Input data —
--------------------------------

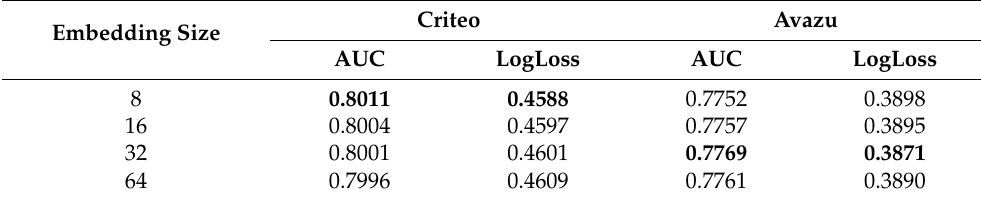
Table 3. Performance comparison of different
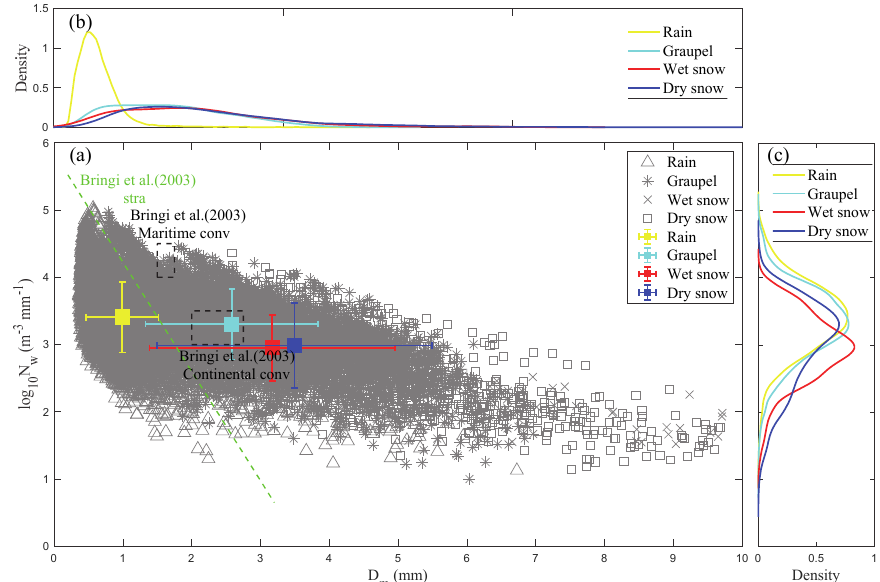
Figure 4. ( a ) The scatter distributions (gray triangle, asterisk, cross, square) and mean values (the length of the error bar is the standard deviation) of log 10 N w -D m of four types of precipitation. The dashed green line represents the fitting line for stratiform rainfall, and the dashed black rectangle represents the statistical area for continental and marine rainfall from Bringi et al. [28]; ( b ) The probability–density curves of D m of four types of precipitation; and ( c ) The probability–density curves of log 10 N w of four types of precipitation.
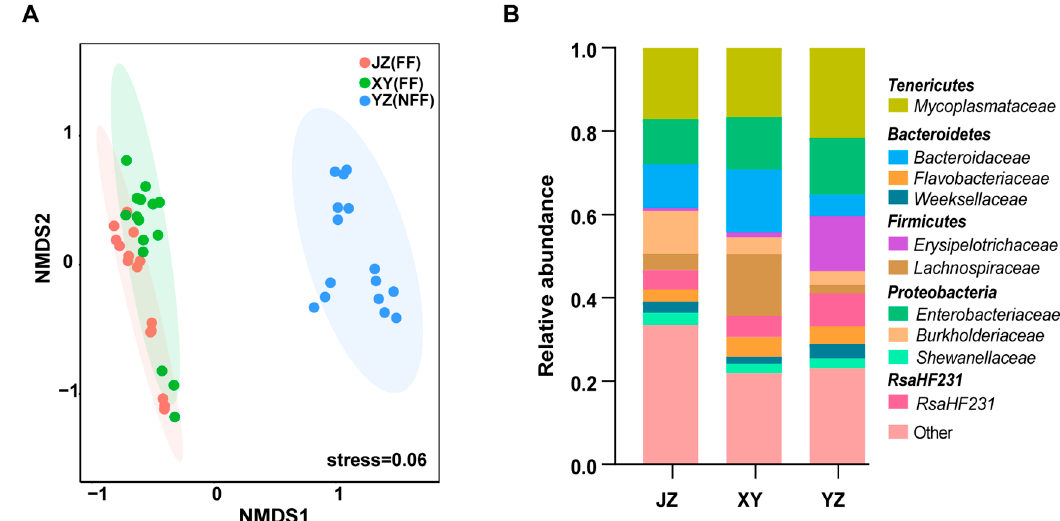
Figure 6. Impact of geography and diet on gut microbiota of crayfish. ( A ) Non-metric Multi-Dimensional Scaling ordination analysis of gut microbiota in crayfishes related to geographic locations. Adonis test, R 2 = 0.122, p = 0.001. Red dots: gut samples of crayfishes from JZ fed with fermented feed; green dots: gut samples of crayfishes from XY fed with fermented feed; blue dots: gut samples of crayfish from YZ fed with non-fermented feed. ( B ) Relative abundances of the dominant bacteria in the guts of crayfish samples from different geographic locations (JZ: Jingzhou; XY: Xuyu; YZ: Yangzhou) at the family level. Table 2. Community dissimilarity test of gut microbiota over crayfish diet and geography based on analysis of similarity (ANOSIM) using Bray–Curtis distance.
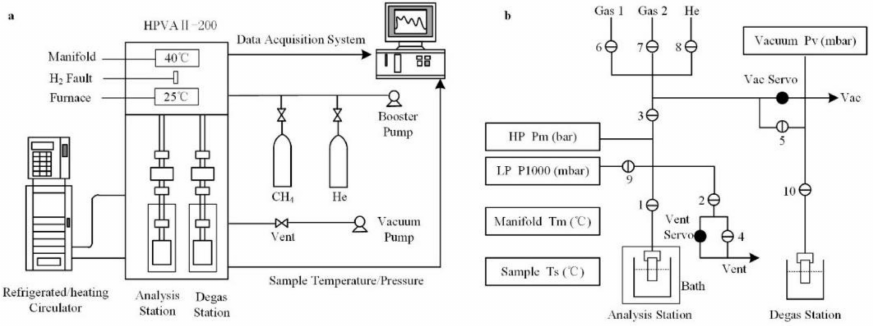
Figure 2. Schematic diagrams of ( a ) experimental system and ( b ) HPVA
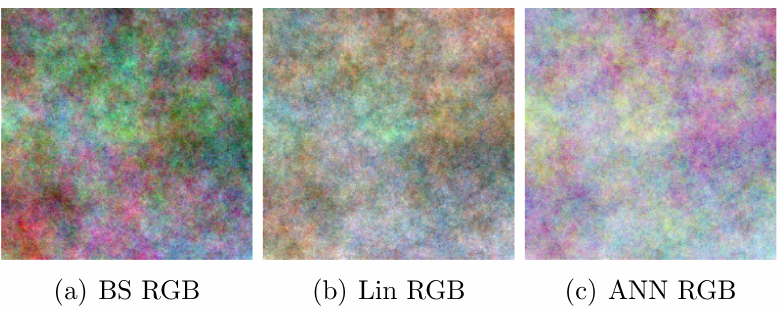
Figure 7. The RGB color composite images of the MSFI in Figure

--------------------------------

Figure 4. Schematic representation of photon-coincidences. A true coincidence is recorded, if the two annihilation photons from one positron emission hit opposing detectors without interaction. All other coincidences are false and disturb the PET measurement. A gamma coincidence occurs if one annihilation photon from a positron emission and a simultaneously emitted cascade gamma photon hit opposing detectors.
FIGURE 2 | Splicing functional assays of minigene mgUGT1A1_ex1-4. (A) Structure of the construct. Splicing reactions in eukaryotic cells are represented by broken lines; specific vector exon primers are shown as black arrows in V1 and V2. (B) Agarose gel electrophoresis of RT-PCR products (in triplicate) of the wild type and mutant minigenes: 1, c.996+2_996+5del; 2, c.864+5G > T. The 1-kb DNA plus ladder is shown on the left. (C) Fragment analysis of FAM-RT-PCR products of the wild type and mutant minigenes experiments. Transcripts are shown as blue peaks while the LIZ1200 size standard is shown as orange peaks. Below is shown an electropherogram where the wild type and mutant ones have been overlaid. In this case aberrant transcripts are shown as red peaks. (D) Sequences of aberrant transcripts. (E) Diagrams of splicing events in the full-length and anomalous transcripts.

--------------------------------

About this exercise — Transcribe, word for word, the lines of the listing above from the one that contains "Table 3. Performance comparison of different" through the one that contains "Figure 4. ( a", keeping both ends and dropping the pictures.

Final answer —
Table 3. Performance comparison of different
Figure 4. ( a ) The scatter distributions (gray triangle, asterisk, cross, square) and mean values (the length of the error bar is the standard deviation) of log 10 N w -D m of four types of precipitation. The dashed green line represents the fitting line for stratiform rainfall, and the dashed black rectangle represents the statistical area for continental and marine rainfall from Bringi et al. [28]; ( b ) The probability–density curves of D m of four types of precipitation; and ( c ) The probability–density curves of log 10 N w of four types of precipitation.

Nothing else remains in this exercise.